-- Work order --
Substitute "container launch" for every occurrence of "container startup" throughout the data and reproduce the text with nothing else altered. Leave the pictures out of the result.

Segment Start: Excerpted records

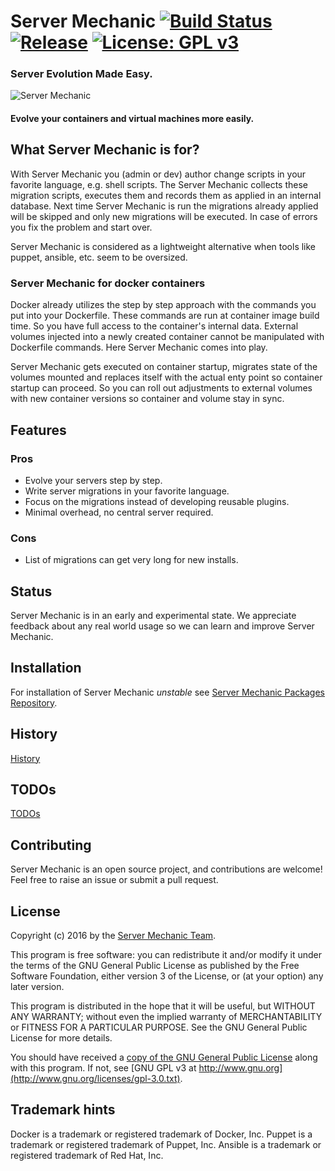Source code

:# Server Mechanic [![Build Status](https://travis-ci.org/server-mechanic/mechanic.svg)](https://travis-ci.org/server-mechanic/mechanic) [![Release](https://img.shields.io/github/release/server-mechanic/mechanic.svg)](https://github.com/server-mechanic/mechanic/releases/latest) [![License: GPL v3](https://img.shields.io/badge/License-GPL%20v3-blue.svg)](http://www.gnu.org/licenses/gpl-3.0)

### Server Evolution Made Easy.

![Server Mechanic](https://server-mechanic.github.io/website/images/mechanic.png "Server Mechanic")

#### Evolve your containers and virtual machines more easily.

## What Server Mechanic is for?

With Server Mechanic you (admin or dev) author change scripts in your favorite language, e.g. shell scripts. The Server Mechanic collects these migration scripts, executes them and records them as applied in an internal database. Next time Server Mechanic is run the migrations already applied will be skipped and only new migrations will be executed. In case of errors you fix the problem and start over.

Server Mechanic is considered as a lightweight alternative when tools like puppet, ansible, etc. seem to be oversized.

### Server Mechanic for docker containers

Docker already utilizes the step by step approach with the commands you put into your Dockerfile. These commands are run at container image build time. So you have full access to the container's internal data. External volumes injected into a newly created container cannot be manipulated with Dockerfile commands. Here Server Mechanic comes into play.

Server Mechanic gets executed on container startup, migrates state of the volumes mounted and replaces itself with the actual enty point so container startup can proceed. So you can roll out adjustments to external volumes with new container versions so container and volume stay in sync.

## Features

### Pros
* Evolve your servers step by step.
* Write server migrations in your favorite language.
* Focus on the migrations instead of developing reusable plugins.
* Minimal overhead, no central server required.

### Cons
* List of migrations can get very long for new installs.

## Status

Server Mechanic is in an early and experimental state. We appreciate feedback about any real world usage so we can learn and improve Server Mechanic.

## Installation

For installation of Server Mechanic *unstable* see [Server Mechanic Packages Repository](https://github.com/server-mechanic/packages).

## History

[History](HISTORY.md)

## TODOs
[TODOs](TODOs.md)

## Contributing

Server Mechanic is an open source project, and contributions are welcome! Feel free to raise an issue or submit a pull request.

## License
Copyright (c) 2016 by the [Server Mechanic Team](https://github.com/orgs/server-mechanic/people).

This program is free software: you can redistribute it and/or modify
it under the terms of the GNU General Public License as published by
the Free Software Foundation, either version 3 of the License, or
(at your option) any later version.

This program is distributed in the hope that it will be useful,
but WITHOUT ANY WARRANTY; without even the implied warranty of
MERCHANTABILITY or FITNESS FOR A PARTICULAR PURPOSE.  See the
GNU General Public License for more details.

You should have received a [copy of the GNU General Public License](LICENSE)
along with this program.  If not, see [GNU GPL v3 at http://www.gnu.org](http://www.gnu.org/licenses/gpl-3.0.txt).

## Trademark hints
Docker is a trademark or registered trademark of Docker, Inc.
Puppet is a trademark or registered trademark of Puppet, Inc.
Ansible is a trademark or registered trademark of Red Hat, Inc.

Segment End: Excerpted records

-- Exercise result --
Source code

:# Server Mechanic [![Build Status](https://travis-ci.org/server-mechanic/mechanic.svg)](https://travis-ci.org/server-mechanic/mechanic) [![Release](https://img.shields.io/github/release/server-mechanic/mechanic.svg)](https://github.com/server-mechanic/mechanic/releases/latest) [![License: GPL v3](https://img.shields.io/badge/License-GPL%20v3-blue.svg)](http://www.gnu.org/licenses/gpl-3.0)

### Server Evolution Made Easy.

![Server Mechanic](https://server-mechanic.github.io/website/images/mechanic.png "Server Mechanic")

#### Evolve your containers and virtual machines more easily.

## What Server Mechanic is for?

With Server Mechanic you (admin or dev) author change scripts in your favorite language, e.g. shell scripts. The Server Mechanic collects these migration scripts, executes them and records them as applied in an internal database. Next time Server Mechanic is run the migrations already applied will be skipped and only new migrations will be executed. In case of errors you fix the problem and start over.

Server Mechanic is considered as a lightweight alternative when tools like puppet, ansible, etc. seem to be oversized.

### Server Mechanic for docker containers

Docker already utilizes the step by step approach with the commands you put into your Dockerfile. These commands are run at container image build time. So you have full access to the container's internal data. External volumes injected into a newly created container cannot be manipulated with Dockerfile commands. Here Server Mechanic comes into play.

Server Mechanic gets executed on container launch, migrates state of the volumes mounted and replaces itself with the actual enty point so container launch can proceed. So you can roll out adjustments to external volumes with new container versions so container and volume stay in sync.

## Features

### Pros
* Evolve your servers step by step.
* Write server migrations in your favorite language.
* Focus on the migrations instead of developing reusable plugins.
* Minimal overhead, no central server required.

### Cons
* List of migrations can get very long for new installs.

## Status

Server Mechanic is in an early and experimental state. We appreciate feedback about any real world usage so we can learn and improve Server Mechanic.

## Installation

For installation of Server Mechanic *unstable* see [Server Mechanic Packages Repository](https://github.com/server-mechanic/packages).

## History

[History](HISTORY.md)

## TODOs
[TODOs](TODOs.md)

## Contributing

Server Mechanic is an open source project, and contributions are welcome! Feel free to raise an issue or submit a pull request.

## License
Copyright (c) 2016 by the [Server Mechanic Team](https://github.com/orgs/server-mechanic/people).

This program is free software: you can redistribute it and/or modify
it under the terms of the GNU General Public License as published by
the Free Software Foundation, either version 3 of the License, or
(at your option) any later version.

This program is distributed in the hope that it will be useful,
but WITHOUT ANY WARRANTY; without even the implied warranty of
MERCHANTABILITY or FITNESS FOR A PARTICULAR PURPOSE.  See the
GNU General Public License for more details.

You should have received a [copy of the GNU General Public License](LICENSE)
along with this program.  If not, see [GNU GPL v3 at http://www.gnu.org](http://www.gnu.org/licenses/gpl-3.0.txt).

## Trademark hints
Docker is a trademark or registered trademark of Docker, Inc.
Puppet is a trademark or registered trademark of Puppet, Inc.
Ansible is a trademark or registered trademark of Red Hat, Inc.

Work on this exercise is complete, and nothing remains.